[Records supplied — start]

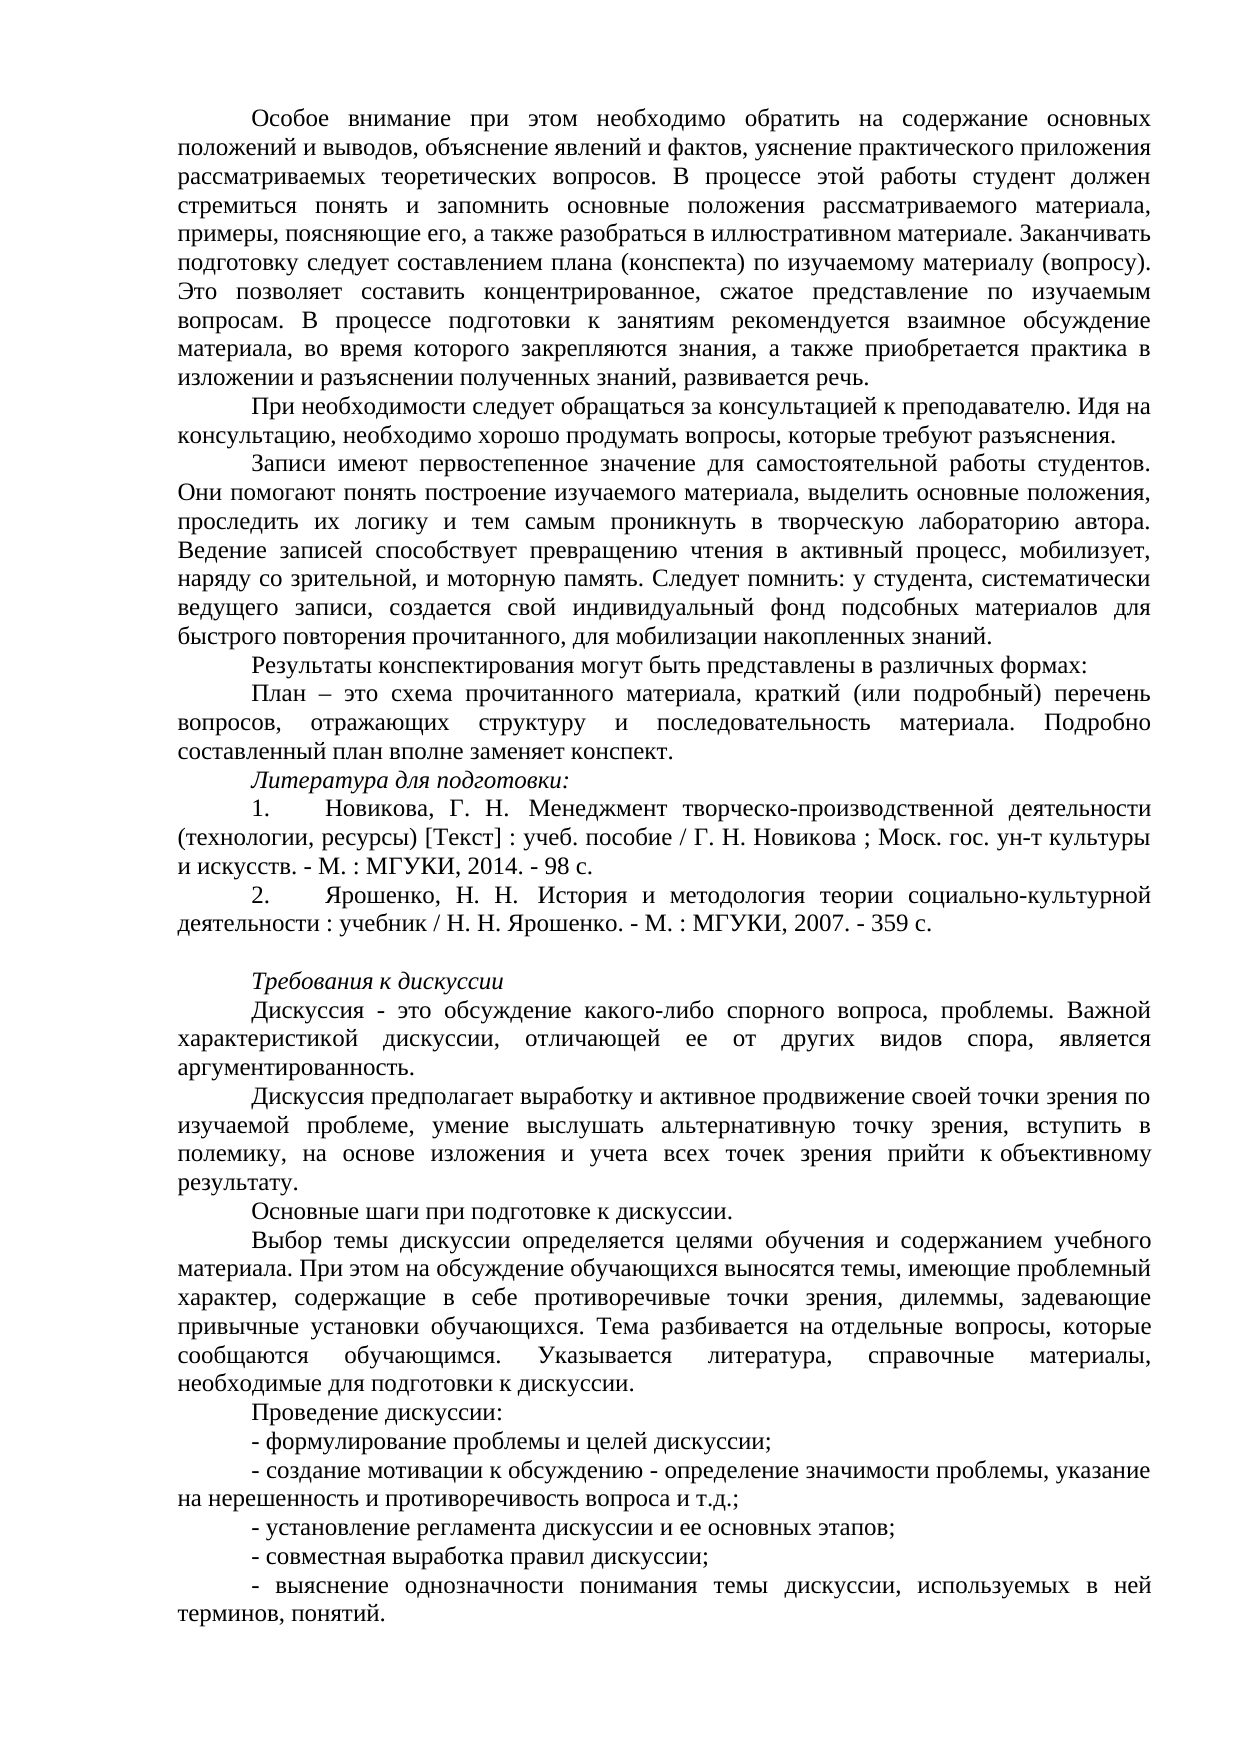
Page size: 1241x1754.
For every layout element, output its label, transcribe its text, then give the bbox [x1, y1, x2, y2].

text Основные шаги при подготовке к дискуссии. [177, 1196, 1152, 1225]
list - выяснение однозначности понимания темы дискуссии, используемых в ней терминов, понятий. [177, 1570, 1152, 1627]
text Дискуссия - это обсуждение какого-либо спорного вопроса, проблемы. Важной характеристикой дискуссии, отличающей ее от других видов спора, является аргументированность. [177, 995, 1152, 1081]
list - установление регламента дискуссии и ее основных этапов; [177, 1512, 1152, 1541]
text Результаты конспектирования могут быть представлены в различных формах: [177, 650, 1152, 678]
text Дискуссия предполагает выработку и активное продвижение своей точки зрения по изучаемой проблеме, умение выслушать альтернативную точку зрения, вступить в полемику, на основе изложения и учета всех точек зрения прийти к объективному результату. [177, 1081, 1152, 1196]
text Требования к дискуссии [177, 966, 1152, 995]
text При необходимости следует обращаться за консультацией к преподавателю. Идя на консультацию, необходимо хорошо продумать вопросы, которые требуют разъяснения. [177, 391, 1152, 448]
text Записи имеют первостепенное значение для самостоятельной работы студентов. Они помогают понять построение изучаемого материала, выделить основные положения, проследить их логику и тем самым проникнуть в творческую лабораторию автора. Ведение записей способствует превращению чтения в активный процесс, мобилизует, наряду со зрительной, и моторную память. Следует помнить: у студента, систематически ведущего записи, создается свой индивидуальный фонд подсобных материалов для быстрого повторения прочитанного, для мобилизации накопленных знаний. [177, 448, 1152, 650]
list - создание мотивации к обсуждению - определение значимости проблемы, указание на нерешенность и противоречивость вопроса и т.д.; [177, 1455, 1152, 1512]
text План – это схема прочитанного материала, краткий (или подробный) перечень вопросов, отражающих структуру и последовательность материала. Подробно составленный план вполне заменяет конспект. [177, 678, 1152, 765]
text Литература для подготовки: [177, 765, 1152, 793]
list - совместная выработка правил дискуссии; [177, 1541, 1152, 1570]
list Новикова, Г. Н. Менеджмент творческо-производственной деятельности (технологии, ресурсы) [Текст] : учеб. пособие / Г. Н. Новикова ; Моск. гос. ун-т культуры и искусств. - М. : МГУКИ, 2014. - 98 с. [177, 793, 1152, 880]
list Ярошенко, Н. Н. История и методология теории социально-культурной деятельности : учебник / Н. Н. Ярошенко. - М. : МГУКИ, 2007. - 359 с. [177, 880, 1152, 937]
text Проведение дискуссии: [177, 1397, 1152, 1426]
text Особое внимание при этом необходимо обратить на содержание основных положений и выводов, объяснение явлений и фактов, уяснение практического приложения рассматриваемых теоретических вопросов. В процессе этой работы студент должен стремиться понять и запомнить основные положения рассматриваемого материала, примеры, поясняющие его, а также разобраться в иллюстративном материале. Заканчивать подготовку следует составлением плана (конспекта) по изучаемому материалу (вопросу). Это позволяет составить концентрированное, сжатое представление по изучаемым вопросам. В процессе подготовки к занятиям рекомендуется взаимное обсуждение материала, во время которого закрепляются знания, а также приобретается практика в изложении и разъяснении полученных знаний, развивается речь. [177, 103, 1152, 391]
text Выбор темы дискуссии определяется целями обучения и содержанием учебного материала. При этом на обсуждение обучающихся выносятся темы, имеющие проблемный характер, содержащие в себе противоречивые точки зрения, дилеммы, задевающие привычные установки обучающихся. Тема разбивается на отдельные вопросы, которые сообщаются обучающимся. Указывается литература, справочные материалы, необходимые для подготовки к дискуссии. [177, 1225, 1152, 1397]
list - формулирование проблемы и целей дискуссии; [177, 1426, 1152, 1455]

[Records supplied — finish]

### Task statement:
Where the word "основных" shows up in a line of the entries above, copy that line.

### Result of this exercise:
list - установление регламента дискуссии и ее основных этапов; [177, 1512, 1152, 1541]
text Особое внимание при этом необходимо обратить на содержание основных положений и выводов, объяснение явлений и фактов, уяснение практического приложения рассматриваемых теоретических вопросов. В процессе этой работы студент должен стремиться понять и запомнить основные положения рассматриваемого материала, примеры, поясняющие его, а также разобраться в иллюстративном материале. Заканчивать подготовку следует составлением плана (конспекта) по изучаемому материалу (вопросу). Это позволяет составить концентрированное, сжатое представление по изучаемым вопросам. В процессе подготовки к занятиям рекомендуется взаимное обсуждение материала, во время которого закрепляются знания, а также приобретается практика в изложении и разъяснении полученных знаний, развивается речь. [177, 103, 1152, 391]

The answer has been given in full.